• EXTRACT PROVIDED

+ + + + +

Steely Dan was called “Insufferably perfectionist” in a headline from a recent Atlantic essay discussing the renewed interest in the band's work. It would be an apt description for the session musicians who worked for Fagin and Becker while recording the duo's fine string of studio releases. But listening to the records was anything by “insufferable” for listeners: at their best, Steely Dan's music was an elegant and generally seamless composition of beguiling hooks, mysterious melodic transitions, pitch perfect solos. Rock, jazz, funk, and even hits of 20th century classical make up their sound, dreamy and menacing. They are what others deny, an art band, a genuinely American equivalent of what British and European prog-rockers attempted, bringing together pop-music foundations with more sophisticated composition and arranging. Their models were doo-wop bands, rhythm, and blues dance jams, but also the orchestral magnificence of Ellington's notations for his band;s prime soloists. The chilly cool of Miles Davis lurks around in there as well, blended with some earnest, mellow toned soul-jazz of Oliver Lake, but where eventually where the latter artists' arrangements gave themselves over to extended improvisations from skilled ad libbers, with Steely Dan a listener to weight for the virtuosity. Fagin and Becker's recombination of their jazz influences became dense, elongated further, became more lush and impressionistic, almost tone-poem like , as the years progressed, and the solos were certainly the last thing album buyers were looking for with this pair's releases. At their best they were brilliant and enthralling, and even their lyrics-as-poetry couldn't deflate the sum of their achievement. Principal lyricist Fagin read his Eliot, his Williams, his O'Hara, his Schwartz, and his Corman , all grand modernist who didn't clog their stanzas with poetic affectation. Fagin's narratives, his evocations, are spare but mysterious, indirect but tacitly felt. Not a wasted word, which means the lyrics were odd and elegant, a sublime compliment to their music.

+ + + + +

• DATA LISTING
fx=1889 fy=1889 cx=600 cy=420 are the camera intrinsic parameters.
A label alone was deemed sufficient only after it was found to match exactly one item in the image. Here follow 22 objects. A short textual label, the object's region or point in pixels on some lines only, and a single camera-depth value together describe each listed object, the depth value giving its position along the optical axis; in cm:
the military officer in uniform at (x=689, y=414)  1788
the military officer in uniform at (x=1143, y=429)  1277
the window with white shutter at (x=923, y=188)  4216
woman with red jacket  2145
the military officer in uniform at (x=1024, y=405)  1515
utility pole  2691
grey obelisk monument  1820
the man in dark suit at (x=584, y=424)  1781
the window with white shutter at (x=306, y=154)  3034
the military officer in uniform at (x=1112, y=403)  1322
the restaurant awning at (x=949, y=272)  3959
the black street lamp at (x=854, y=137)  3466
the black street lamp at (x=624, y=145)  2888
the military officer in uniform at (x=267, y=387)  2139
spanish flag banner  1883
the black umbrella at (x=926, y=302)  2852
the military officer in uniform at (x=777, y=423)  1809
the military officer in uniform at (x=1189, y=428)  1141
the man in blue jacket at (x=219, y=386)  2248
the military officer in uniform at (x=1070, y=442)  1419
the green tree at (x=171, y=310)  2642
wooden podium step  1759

+ + + + +

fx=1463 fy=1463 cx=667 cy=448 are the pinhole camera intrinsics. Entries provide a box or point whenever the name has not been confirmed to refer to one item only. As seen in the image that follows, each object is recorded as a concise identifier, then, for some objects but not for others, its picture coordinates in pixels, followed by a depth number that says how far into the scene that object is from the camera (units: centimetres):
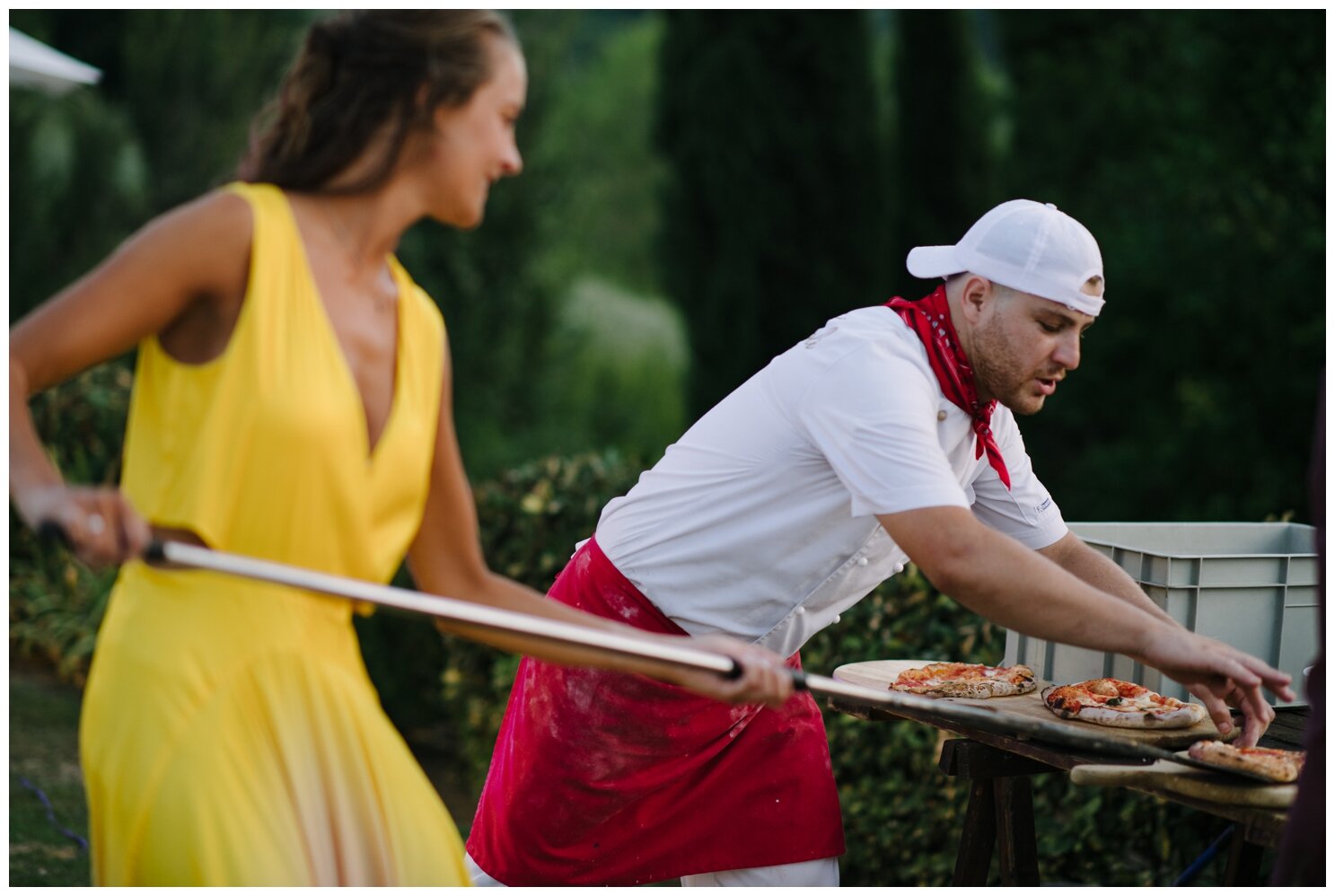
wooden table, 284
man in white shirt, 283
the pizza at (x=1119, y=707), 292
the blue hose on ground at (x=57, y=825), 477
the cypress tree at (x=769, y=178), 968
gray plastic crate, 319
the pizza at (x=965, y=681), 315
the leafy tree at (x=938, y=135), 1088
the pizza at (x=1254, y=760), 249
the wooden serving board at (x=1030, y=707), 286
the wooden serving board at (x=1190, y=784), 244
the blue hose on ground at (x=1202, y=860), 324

+ + + + +

• PROBLEM DESCRIPTION
From the piece on Steely Dan, translate this sentence into Spanish: "At their best they were brilliant and enthralling, and even their lyrics-as-poetry couldn't deflate the sum of their achievement."

• RESPONSE TO THE EXERCISE
En su mejor momento eran brillantes y cautivadores, y ni siquiera sus letras concebidas como poesía podían desinflar la suma de sus logros.